My hope, Senator Clinton, is that, if given the chance, as we’ve hoped of many Democratic presidents in the past, you and your administration will find a way to help our dying community before it is finally too late for us. The only way I can think of to reach your ears is to write you this letter, and plead for the sake of my family and friends and all of the anonymous family and friends that make up a community. It costs us very little to beg in our current circumstances. We are a strong base of supporters for your candidacy and hopeful you will be able to win the presidency. We will work hard for you before the election, during, and afterwards as well.
Will you work hard for us in return? Will you help us, Senator Clinton? We do so desperately need someone of your abilities and stature to help us believe that America still exists, that being a part of this nation means that we are as valuable as any other community. Will you help bring us back into the family of man?
Sincerely yours,
Christopher Barzak
You should not support a democrat that sits so close with a guy like Rupert Murdoch!
I know who Rupert Murchoch is. I’m writing some of the other hopeful candidates, too.
Hi Chris,
Congratulations on your book deal. I’m certain many years of struggle, failure and endless editing went into the final sucess.
I’m a little confused though. Just what would you expect Hillary Clinton, or any other president to do for you and your town?
Voting for a president is a great privilege of the republic, although I’m not sure how that translates into a federal investment intended to solve the financial woes of 80,000 people.
The suffering of rustbelt America is no secret to the rest of the nation, but relying on government to solve the problems it caused seems a misplaced reliance at best.

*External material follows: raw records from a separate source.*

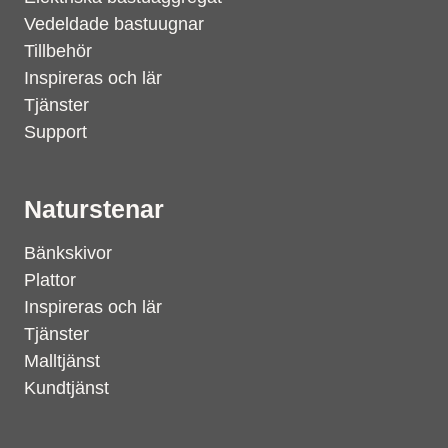
Vedeldade bastuugnar
Tillbehör
Inspireras och lär
Tjänster
Support
Naturstenar
Bänkskivor
Plattor
Inspireras och lär
Tjänster
Malltjänst
Kundtjänst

Maybe Hillary, or whomever, has some idea how to help what we know is a much broader problem of manufacturing job loss across the nation.

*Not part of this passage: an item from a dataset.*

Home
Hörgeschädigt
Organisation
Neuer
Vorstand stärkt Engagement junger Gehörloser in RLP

Let’s hope the “solution” isn’t some old, tired socialist transfer of wealth scheme instead of one that affords a new self respect for you and your neighbors.
Thanks for this post.
Hi, Icanplainlysee,
I hope the solution is one that affords a measure of self-respect for this community too. My goal is to try to call attention to the problems of this area. The suffering of the rustbelt, as you say, isn’t a secret to America, but in many cases it has been forgotten. It’s something I don’t want to see swept under the rug forever. It’s not so much a reliance on government (which we really have given up on as a community), but my attempt to be honest with the government officials we have to deal with, or may have to deal with in the future. I’m probably naive in this respect, but I feel space for truth and creative resolutions can be opened if we stop being silent and at least address these people, particularly if we were able to do so as a group.
My letter, really, isn’t so much only for Hillary in this respect, but for anyone who is a “leader” of this country. It’s an invitation, in all honesty, for one or all of them to bring their attention to an area they often neglect.
Thanks again for your comment. I appreciate what you’ve said.